MONDAY, Oct. 7, 2019 (HealthDay News) — More patients with inflammatory bowel disease following a diet low in fermentable oligosaccharides, disaccharides, monosaccharides, and polyols (FODMAPs) report adequate relief of gut symptoms, according to a study published online Oct. 2 in Gastroenterology.

Selina R. Cox, Ph.D., from King’s College London, and colleagues randomly assigned 52 patients with quiescent Crohn disease or ulcerative colitis and persistent gut symptoms to follow either a diet low in FODMAPs or a control diet (27 and 25 patients, respectively) with dietary advice for four weeks.

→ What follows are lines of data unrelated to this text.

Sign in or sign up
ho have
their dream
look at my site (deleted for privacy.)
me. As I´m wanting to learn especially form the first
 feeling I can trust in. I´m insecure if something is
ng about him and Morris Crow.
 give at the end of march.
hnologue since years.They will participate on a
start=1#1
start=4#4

The researchers found that adequate relief of gut symptoms was reported by a larger proportion of patients following the low-FODMAP diet versus the control diet (52 versus 16 percent; P = 0.007). A greater reduction in irritable bowel syndrome severity scores was reported by patients following the low-FODMAP diet versus the control diet (mean reduction, 67 versus 34; P = 0.75). Higher health-related quality-of-life scores were reported for patients following the low-FODMAP diet (81.9 ± 1.2 versus 78.3 ± 1.2; P = 0.42). In stool samples collected at the end of the study period, targeted analysis revealed that patients on the low-FODMAP diet had a significantly lower abundance of Bifidobacterium adolescentis, Bifidobacterium longum, and Faecalibacterium prausnitzii versus controls.

“We propose that a four-week low FODMAP diet with expert advice and intensive follow-up is safe and effective in the management of persistent gut symptoms,” the authors write.

Two authors are co-inventors of a mobile application to assist patients following a low-FODMAP diet.